§ **MATERIAL PROVIDED**:

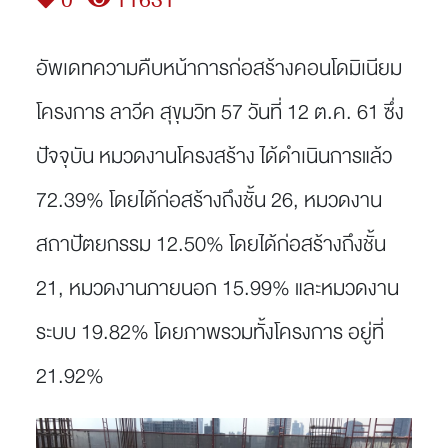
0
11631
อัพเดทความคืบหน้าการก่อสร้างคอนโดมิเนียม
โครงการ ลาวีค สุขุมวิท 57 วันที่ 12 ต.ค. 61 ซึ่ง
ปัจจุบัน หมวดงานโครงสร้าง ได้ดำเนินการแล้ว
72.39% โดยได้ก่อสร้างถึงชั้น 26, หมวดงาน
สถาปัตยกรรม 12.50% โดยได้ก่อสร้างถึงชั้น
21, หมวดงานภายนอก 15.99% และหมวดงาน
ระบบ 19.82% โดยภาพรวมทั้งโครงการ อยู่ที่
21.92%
* * *
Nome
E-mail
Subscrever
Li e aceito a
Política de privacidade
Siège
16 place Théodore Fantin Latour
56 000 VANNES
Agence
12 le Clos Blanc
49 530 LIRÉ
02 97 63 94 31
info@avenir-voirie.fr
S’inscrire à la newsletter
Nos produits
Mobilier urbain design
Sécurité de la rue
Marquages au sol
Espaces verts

§ **TO DO**:
All that is needed is the number of lines above in which the string "โดยได" appears.

§ **THE COMPLETED TASK**:
2